What should staff do when an AI draft includes something they didn't expect to see?

Treat the unexpected content as a signal that a permission needs to change, not as a personal mistake. The immediate steps are simple: do not send the draft, note the source document or system the AI assistant pulled the content from, and report the incident to IT or the policy owner. The business uses the report to find the underlying access problem, fix the permission, and check whether other staff have similar exposure. Staff need a clear and blame-free reporting path, because the alternative is that they quietly delete the surprising content from the draft, send the cleaned-up version, and the permission gap stays open for the next user.

Does this apply to Google Workspace AI, CRM AI, and other 'ask your documents' tools, or just Microsoft Copilot?

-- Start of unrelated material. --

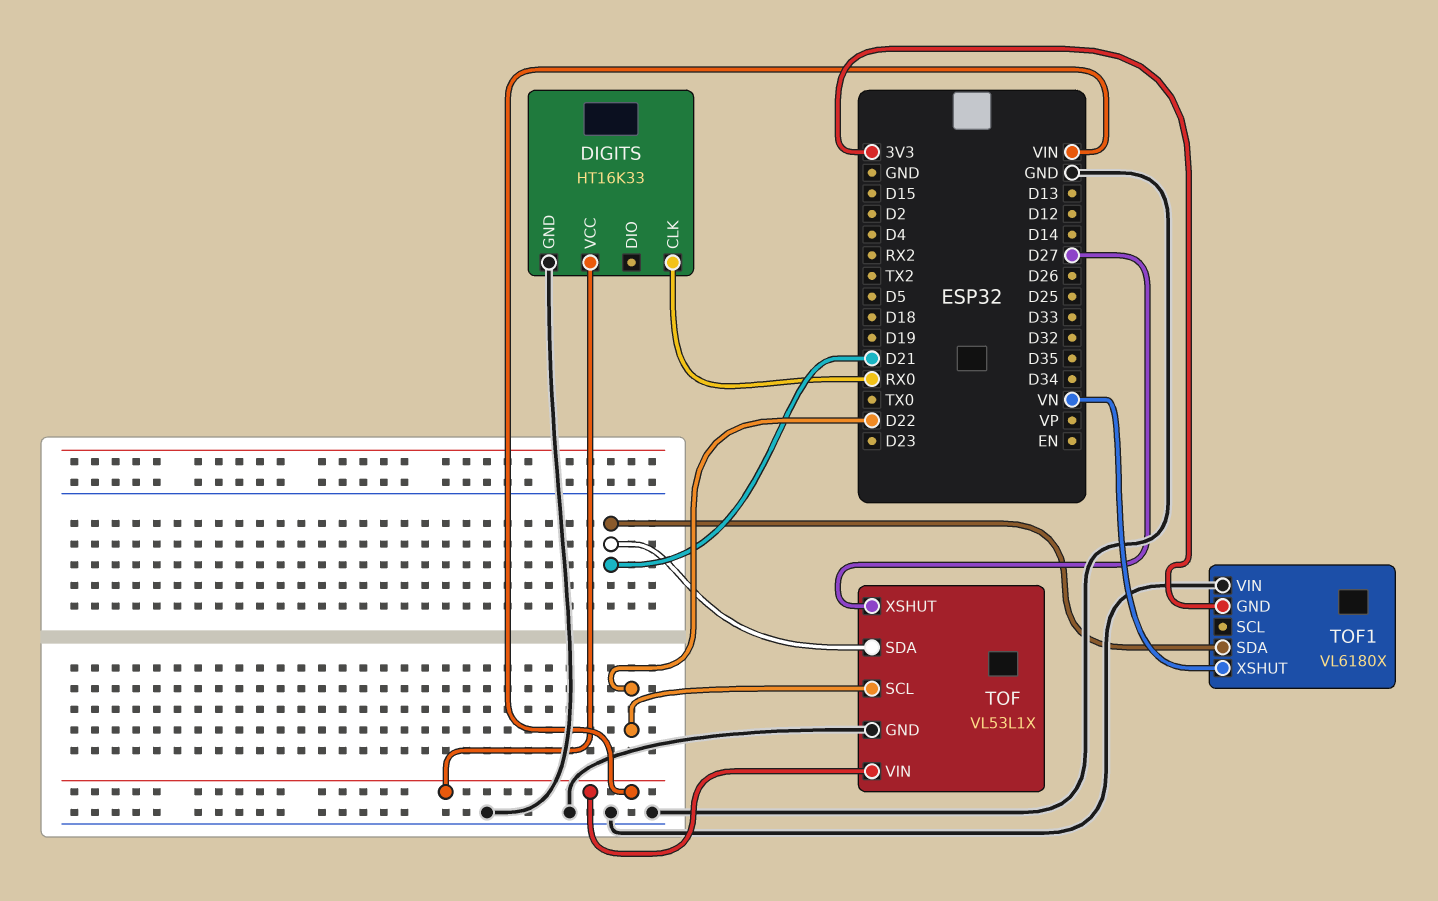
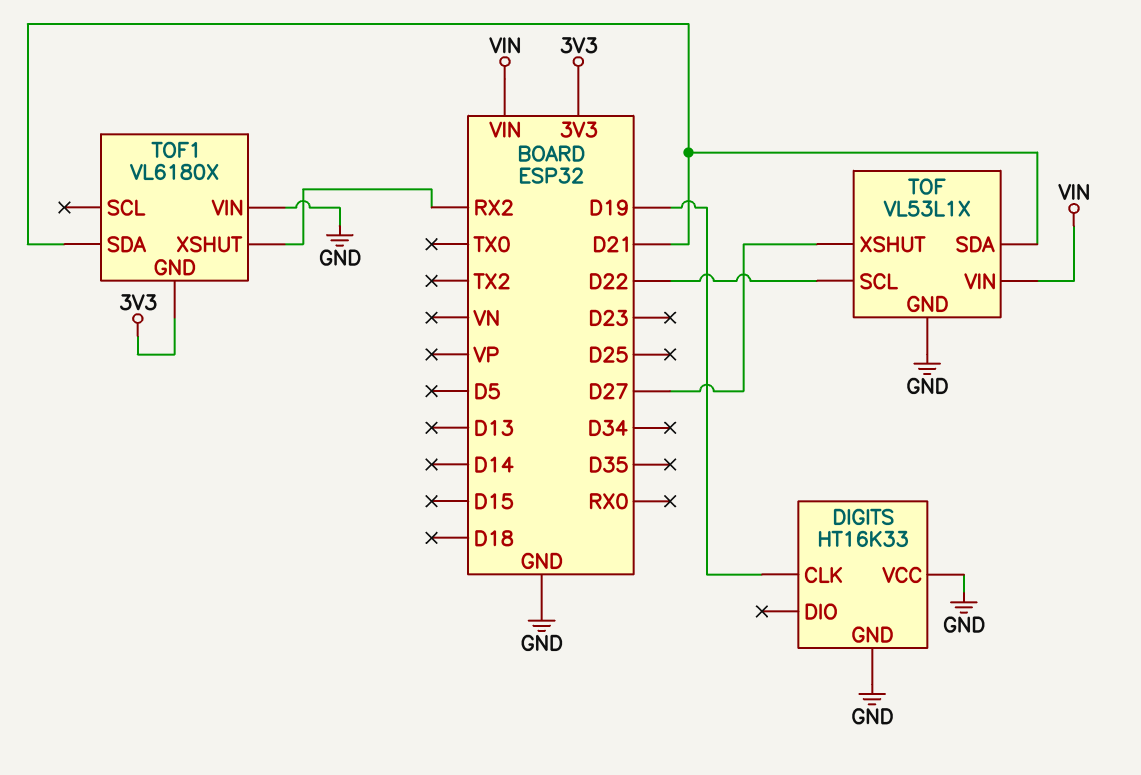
DIGITS pin CLK: RX0 -> D19
DIGITS pin VCC: VIN -> GND
TOF1 pin XSHUT: VN -> RX2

The permissions-inheritance pattern applies to any connected AI that reads business systems through user accounts. That includes Gemini in Google Workspace, AI features built into CRMs that index company records, AI assistants in document management or knowledge tools, and third-party 'ask your documents' products. The platform and the specific access model change, but the underlying problem does not. Each product needs its own version of the same questions: which systems does this AI read, whose permissions does it inherit, where is the content over-shared, and what exclusion controls does the product support? A business that has done the cleanup for Microsoft Copilot still needs to repeat the review for each additional connected AI tool.

We already enabled Copilot. What should we check now?

Treat the existing Copilot rollout as evidence-gathering rather than starting over. First, ask staff whether they have seen AI drafts, summaries, or answers that included content outside their expected work scope, and make the question easy to answer honestly. Second, review Copilot's available audit and activity logs to see which sites and document types it has been retrieving from and for which users. Third, run the same oversharing review on the high-risk locations (leadership, HR, finance, legal, client) and tighten access before more staff are granted Copilot. The work is the same as a pre-rollout cleanup; the difference is that the business now has live data about where the problems actually are.